How to complete this task: Could you repeat the listing below exactly while leaving its pictures behind?

Entries shown:
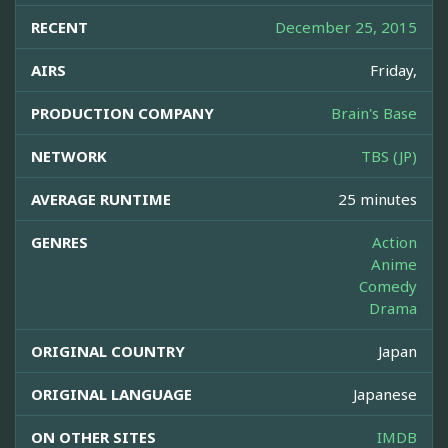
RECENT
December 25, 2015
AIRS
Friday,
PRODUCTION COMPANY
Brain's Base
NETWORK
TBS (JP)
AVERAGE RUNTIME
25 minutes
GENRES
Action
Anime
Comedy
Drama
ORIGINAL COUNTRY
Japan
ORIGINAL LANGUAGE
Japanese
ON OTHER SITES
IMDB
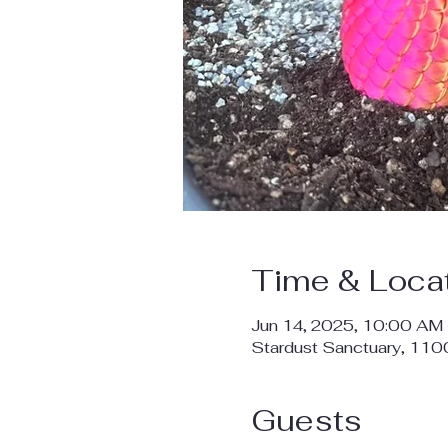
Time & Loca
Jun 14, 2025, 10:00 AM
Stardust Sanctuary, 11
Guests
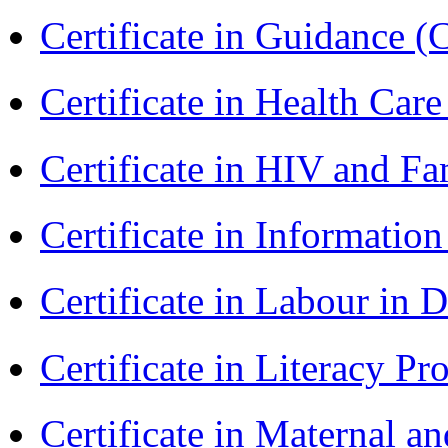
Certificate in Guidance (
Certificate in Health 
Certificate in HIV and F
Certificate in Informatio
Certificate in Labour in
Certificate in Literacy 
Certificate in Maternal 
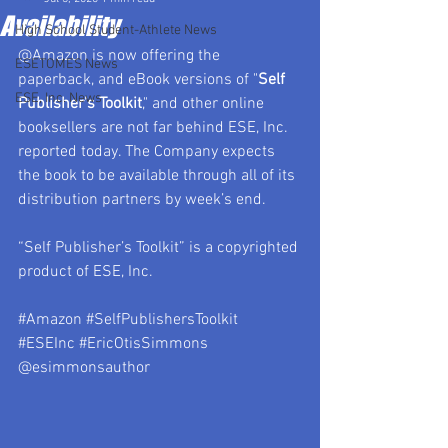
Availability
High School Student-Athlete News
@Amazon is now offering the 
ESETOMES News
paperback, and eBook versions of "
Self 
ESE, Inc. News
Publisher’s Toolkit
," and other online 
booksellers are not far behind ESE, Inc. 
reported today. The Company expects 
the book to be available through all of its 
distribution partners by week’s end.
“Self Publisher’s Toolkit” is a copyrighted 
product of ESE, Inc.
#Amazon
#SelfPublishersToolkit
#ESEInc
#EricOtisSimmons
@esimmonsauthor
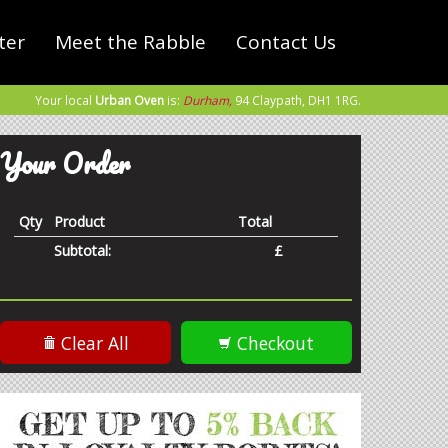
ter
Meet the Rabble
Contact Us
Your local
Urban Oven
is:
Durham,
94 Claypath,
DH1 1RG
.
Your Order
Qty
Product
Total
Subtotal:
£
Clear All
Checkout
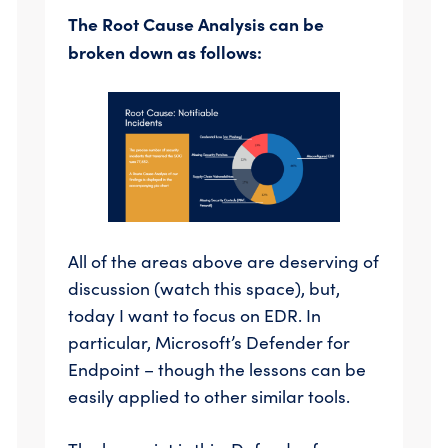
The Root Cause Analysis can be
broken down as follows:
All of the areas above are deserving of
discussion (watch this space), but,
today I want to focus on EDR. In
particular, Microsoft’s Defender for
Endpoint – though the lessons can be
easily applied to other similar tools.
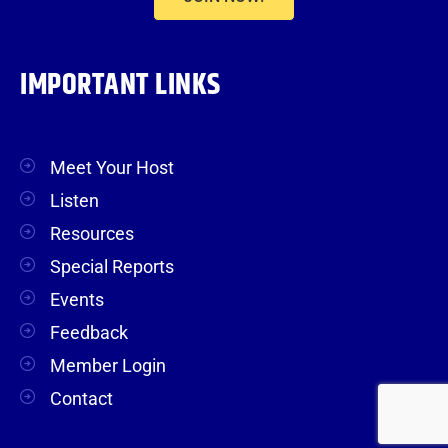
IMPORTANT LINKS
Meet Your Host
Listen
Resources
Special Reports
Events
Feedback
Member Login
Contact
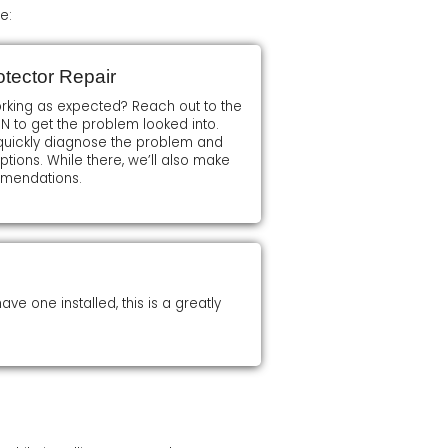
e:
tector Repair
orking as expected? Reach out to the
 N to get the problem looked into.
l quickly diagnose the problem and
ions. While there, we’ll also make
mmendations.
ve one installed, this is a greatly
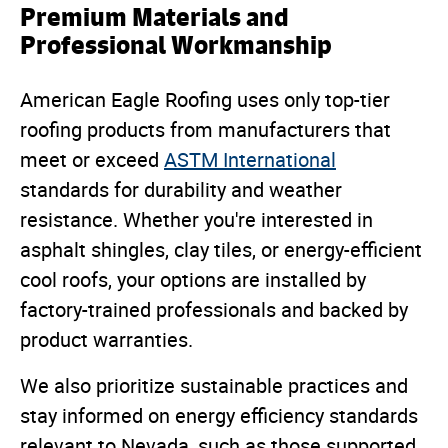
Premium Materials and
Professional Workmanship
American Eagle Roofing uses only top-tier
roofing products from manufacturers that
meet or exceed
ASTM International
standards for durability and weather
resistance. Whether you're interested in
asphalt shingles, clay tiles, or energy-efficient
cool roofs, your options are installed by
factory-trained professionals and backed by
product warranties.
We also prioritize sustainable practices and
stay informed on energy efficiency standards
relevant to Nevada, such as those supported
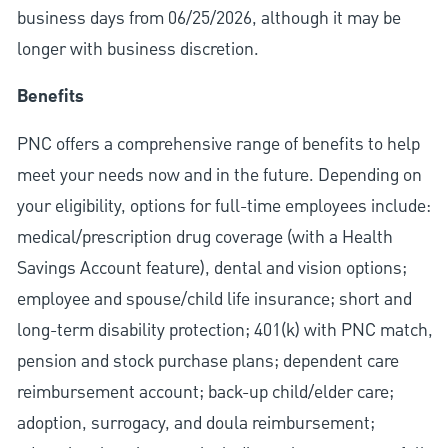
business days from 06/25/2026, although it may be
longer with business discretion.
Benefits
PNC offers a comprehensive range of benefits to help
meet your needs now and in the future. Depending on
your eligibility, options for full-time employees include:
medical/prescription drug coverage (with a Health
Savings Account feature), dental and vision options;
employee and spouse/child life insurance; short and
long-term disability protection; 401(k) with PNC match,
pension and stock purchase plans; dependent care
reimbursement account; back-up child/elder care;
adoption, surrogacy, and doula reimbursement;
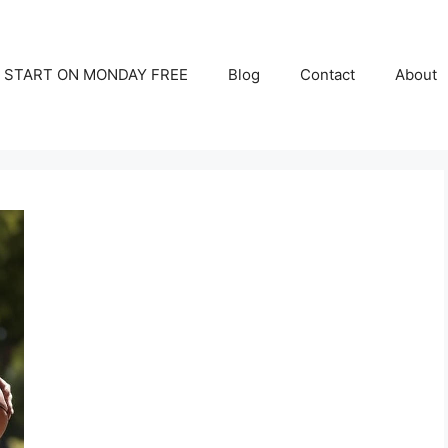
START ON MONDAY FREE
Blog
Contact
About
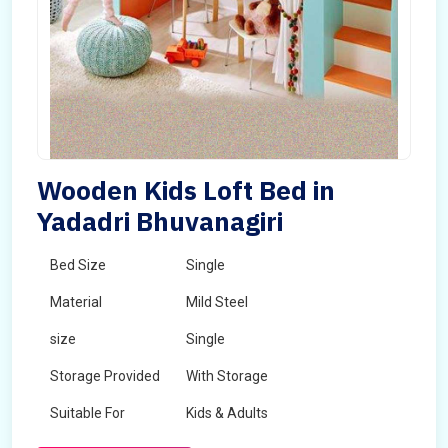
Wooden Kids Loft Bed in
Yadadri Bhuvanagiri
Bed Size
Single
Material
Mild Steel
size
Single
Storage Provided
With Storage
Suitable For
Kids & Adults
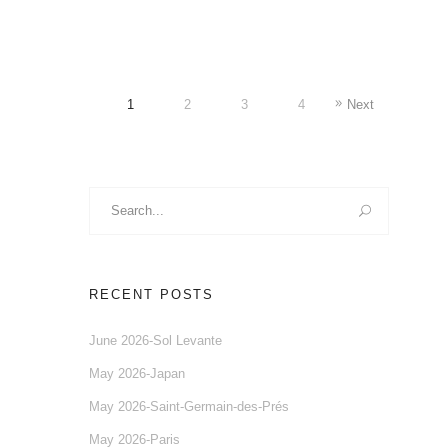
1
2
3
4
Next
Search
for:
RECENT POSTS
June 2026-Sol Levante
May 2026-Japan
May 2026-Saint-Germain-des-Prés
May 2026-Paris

Response area:
RECENT
December 25, 2015
AIRS
Friday,
PRODUCTION COMPANY
Brain's Base
NETWORK
TBS (JP)
AVERAGE RUNTIME
25 minutes
GENRES
Action
Anime
Comedy
Drama
ORIGINAL COUNTRY
Japan
ORIGINAL LANGUAGE
Japanese
ON OTHER SITES
IMDB
Time & Loca
Jun 14, 2025, 10:00 AM
Stardust Sanctuary, 11
Guests
Certificate in Guidance (
Certificate in Health 
Certificate in HIV and F
Certificate in Informatio
Certificate in Labour in
Certificate in Literacy 
Certificate in Maternal 
Availability
High School Student-Athlete News
@Amazon is now offering the 
ESETOMES News
paperback, and eBook versions of "
Self 
ESE, Inc. News
Publisher’s Toolkit
," and other online 
booksellers are not far behind ESE, Inc. 
reported today. The Company expects 
the book to be available through all of its 
distribution partners by week’s end.
“Self Publisher’s Toolkit” is a copyrighted 
product of ESE, Inc.
#Amazon
#SelfPublishersToolkit
#ESEInc
#EricOtisSimmons
@esimmonsauthor
ter
Meet the Rabble
Contact Us
Your local
Urban Oven
is:
Durham,
94 Claypath,
DH1 1RG
.
Your Order
Qty
Product
Total
Subtotal:
£
Clear All
Checkout
The Root Cause Analysis can be
broken down as follows:
All of the areas above are deserving of
discussion (watch this space), but,
today I want to focus on EDR. In
particular, Microsoft’s Defender for
Endpoint – though the lessons can be
easily applied to other similar tools.
IMPORTANT LINKS
Meet Your Host
Listen
Resources
Special Reports
Events
Feedback
Member Login
Contact
e:
tector Repair
orking as expected? Reach out to the
 N to get the problem looked into.
l quickly diagnose the problem and
ions. While there, we’ll also make
mmendations.
ve one installed, this is a greatly
Premium Materials and
Professional Workmanship
American Eagle Roofing uses only top-tier
roofing products from manufacturers that
meet or exceed
ASTM International
standards for durability and weather
resistance. Whether you're interested in
asphalt shingles, clay tiles, or energy-efficient
cool roofs, your options are installed by
factory-trained professionals and backed by
product warranties.
We also prioritize sustainable practices and
stay informed on energy efficiency standards
relevant to Nevada, such as those supported
business days from 06/25/2026, although it may be
longer with business discretion.
Benefits
PNC offers a comprehensive range of benefits to help
meet your needs now and in the future. Depending on
your eligibility, options for full-time employees include:
medical/prescription drug coverage (with a Health
Savings Account feature), dental and vision options;
employee and spouse/child life insurance; short and
long-term disability protection; 401(k) with PNC match,
pension and stock purchase plans; dependent care
reimbursement account; back-up child/elder care;
adoption, surrogacy, and doula reimbursement;
START ON MONDAY FREE
Blog
Contact
About
Wooden Kids Loft Bed in
Yadadri Bhuvanagiri
Bed Size
Single
Material
Mild Steel
size
Single
Storage Provided
With Storage
Suitable For
Kids & Adults
1
2
3
4
Next
Search
for:
RECENT POSTS
June 2026-Sol Levante
May 2026-Japan
May 2026-Saint-Germain-des-Prés
May 2026-Paris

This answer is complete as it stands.